§ Aim of the task:
The entries that follow include a run beginning at the line with "Autism Creature?" and ending at the line with "Can medication help with"; restate that run word for word and leave the rest out.
◆ ◆ ◆ ◆
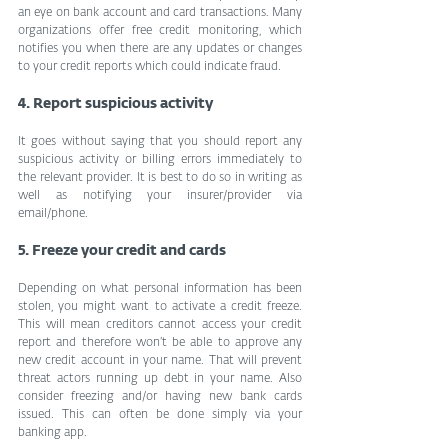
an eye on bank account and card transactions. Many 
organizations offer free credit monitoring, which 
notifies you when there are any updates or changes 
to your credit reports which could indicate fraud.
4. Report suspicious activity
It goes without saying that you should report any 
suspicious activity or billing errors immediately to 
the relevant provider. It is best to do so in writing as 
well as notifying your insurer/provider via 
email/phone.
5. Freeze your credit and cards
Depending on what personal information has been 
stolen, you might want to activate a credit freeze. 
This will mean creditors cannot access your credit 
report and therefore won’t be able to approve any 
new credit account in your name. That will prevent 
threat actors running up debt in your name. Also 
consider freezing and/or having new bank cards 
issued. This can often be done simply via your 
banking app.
◆ ◆ ◆ ◆
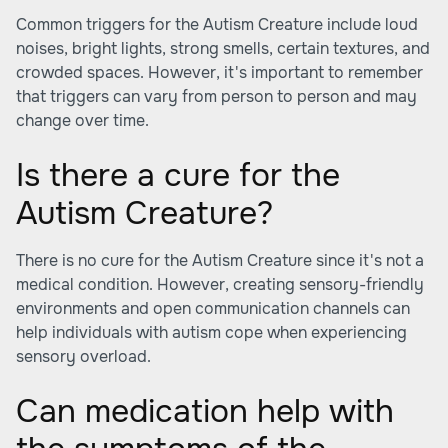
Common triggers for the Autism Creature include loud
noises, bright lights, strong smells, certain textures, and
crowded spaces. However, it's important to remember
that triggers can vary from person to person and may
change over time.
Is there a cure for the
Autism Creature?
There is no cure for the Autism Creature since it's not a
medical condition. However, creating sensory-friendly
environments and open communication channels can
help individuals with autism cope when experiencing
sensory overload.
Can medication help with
◆ ◆ ◆ ◆
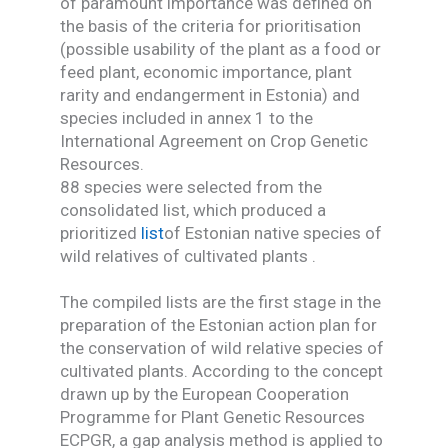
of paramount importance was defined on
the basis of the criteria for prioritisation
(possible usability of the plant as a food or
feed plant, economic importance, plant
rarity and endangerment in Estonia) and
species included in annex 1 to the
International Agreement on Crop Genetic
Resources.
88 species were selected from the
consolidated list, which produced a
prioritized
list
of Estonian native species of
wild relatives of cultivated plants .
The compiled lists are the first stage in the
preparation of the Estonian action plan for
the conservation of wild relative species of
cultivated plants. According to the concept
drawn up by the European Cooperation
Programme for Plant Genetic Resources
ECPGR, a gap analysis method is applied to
◆ ◆ ◆ ◆
§ Answer to the exercise:
Autism Creature?
There is no cure for the Autism Creature since it's not a
medical condition. However, creating sensory-friendly
environments and open communication channels can
help individuals with autism cope when experiencing
sensory overload.
Can medication help with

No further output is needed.